La narrativa breve guatemalteca tiene quizá sus inicios en el siglo XIX. Fue José Milla y Vidaurre quien se dio a la tarea de publicar en distintos diarios de la época relatos de ficción. Aunque mucha crítica los ha enmarcado o “descalificado” como “cuadros de costumbres”, Milla recrea una sociedad capitalina decimonónica criolla, en la que describe a pintorescos personajes.
Quizá uno de sus cuentos mejor logrados sea El Chapín, en el que cuenta, entre otras, las desgracias de Cándido Tapalcate, un exportador de cochinilla, durante su viaje por Europa. La narrativa de Milla, autor de importantísimas novelas, como La hija del Adelantado, estuvo influenciada por el Romanticismo y realismo europeos, y empata con otras producidas en América Latina, como los relatos de Esteban Echeverría, en Argentina.
Más adelante aparecieron los autores vanguardistas, quienes a principios de siglo XX marcaron un cambio en la forma de narrar, contar historias, describir personajes, pero, sobre todo, aportaron con las técnicas narrativas, tales como el flujo de escritura, propuesto por los surrealistas. Uno de ellos, a quien he considerado como el primer narrador vanguardista en América Central, es Rafael Arévalo Martínez.
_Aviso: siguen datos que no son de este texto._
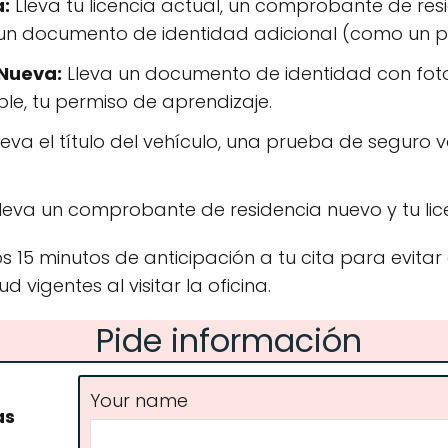
a:
Lleva tu licencia actual, un comprobante de re
y un documento de identidad adicional (como un 
Nueva:
Lleva un documento de identidad con fo
able, tu permiso de aprendizaje.
leva el título del vehículo, una prueba de seguro vá
leva un comprobante de residencia nuevo y tu lice
 15 minutos de anticipación a tu cita para evitar
 vigentes al visitar la oficina.
Pide información
Your name
as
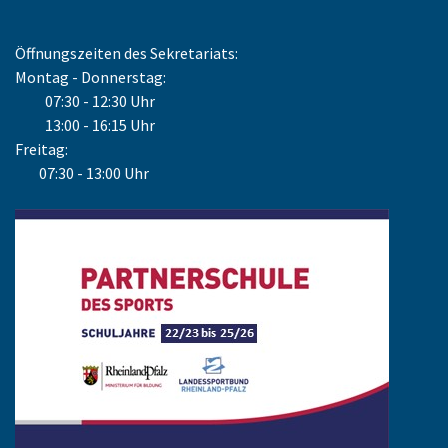
Öffnungszeiten des Sekretariats:
Montag - Donnerstag:
07:30 - 12:30 Uhr
13:00 - 16:15 Uhr
Freitag:
07:30 - 13:00 Uhr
Su libro de relatos El hombre que parecía un caballo (1915) se inserta en la literatura hispanoamericana como un texto precursor de la narrativa vanguardista en la región.
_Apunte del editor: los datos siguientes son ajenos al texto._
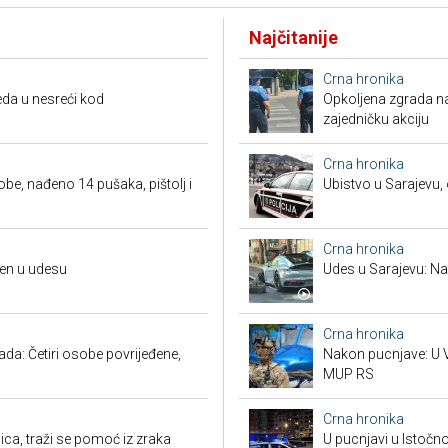
Najčitanije
Crna hronika
da u nesreći kod
Opkoljena zgrada n
zajedničku akciju
Crna hronika
obe, nađeno 14 pušaka, pištolj i
Ubistvo u Sarajevu, 
Crna hronika
đen u udesu
Udes u Sarajevu: Nas
Crna hronika
a: Četiri osobe povrijeđene,
Nakon pucnjave: U V
MUP RS
Crna hronika
ca, traži se pomoć iz zraka
U pucnjavi u Istočn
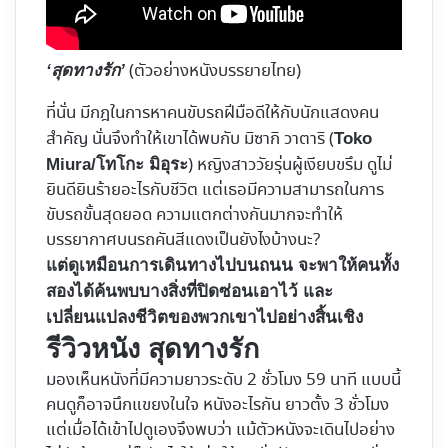
(ตัวอย่างหนังบรรยายไทย)
‘สุดทางรัก’
ที่นั่น มีกฎในการหาคนขับรถฝีมือดีให้กับนักแสดงคน
สำคัญ นั่นจึงทำให้เขาได้พบกับ มิซากิ วาตาริ (
Toko
) หญิงสาววัยรุ่นผู้เงียบขรึม ดูไม่
Miura/โทโกะ มิอุระ
ยินดียินร้ายอะไรกับชีวิต แต่เธอมีความสามารถในการ
ขับรถขั้นสุดยอด ความแตกต่างกันมากจะทำให้
บรรยากาศบนรถคันสีแดงเป็นยังไงบ้างนะ?
แต่ดูเหมือนการเดินทางไปบนถนน จะพาให้คนทั้ง
สองได้ค้นพบบางสิ่งที่ปิดซ่อนเอาไว้ และ
เปลี่ยนแปลงชีวิตของพวกเขาไปอย่างสิ้นเชิง
รีวิวหนัง
สุดทางรัก
มองเห็นหนังที่มีความยาวระดับ 2 ชั่วโมง 59 นาที แบบนี้
คนดูก็อาจนึกแขยงในใจ หนังอะไรกัน ยาวตั้ง 3 ชั่วโมง
แต่เมื่อได้เข้าไปดูเองจึงพบว่า แม้ตัวหนังจะเดินไปอย่าง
Algunos otros escritores, como Miguel Ángel Asturias, Arqueles Vela, Mario Monteforte Toledo, Osmundo Arriola, por ejemplo, produjeron textos vanguardistas, experimentales, novedosos en su manera de narrar, con temáticas diversas, entre leyendas, problemas sociales y demás.
Umbral del siglo XX
Después, como uno de los “ismos” de las vanguardias producidos en América Latina, surgió el criollismo con autores como Flavio Herrera, Ricardo Estrada, Alfredo Balsells Rivera, Carlos Samayoa Chinchilla, Virgilio Rodríguez Macal y Francisco Méndez, entre otros.
La descripción mestiza del indígena o el negro fue una de las características de esta literatura, que utilizó el lenguaje coloquial, especialmente el del indígena hablando el español, para mostrar y visibilizar, algunas veces de manera paternalista, otras con la mirada mágica, al “otro” de la sociedad guatemalteca.
Mucha de esta narrativa, con aportes significativos en su técnica y estructura, tuvo muy buena recepción internacionalmente. Aunque no aparecieron en muchas antologías, su valor estético radica en la confección total de los relatos. Sin lugar a dudas, parte de esta propuesta estética, que iba de la mano con otros autores latinoamericanos, como la literatura de revolución en México o el propio Juan Rulfo, quizá uno de los grandes exponentes de este género, Ciro Alegría en Perú y Salarrué en El Salvador, entre otros, fue semilla para que el realismo mágico marcara la pauta durante no menos de dos décadas del siglo XX.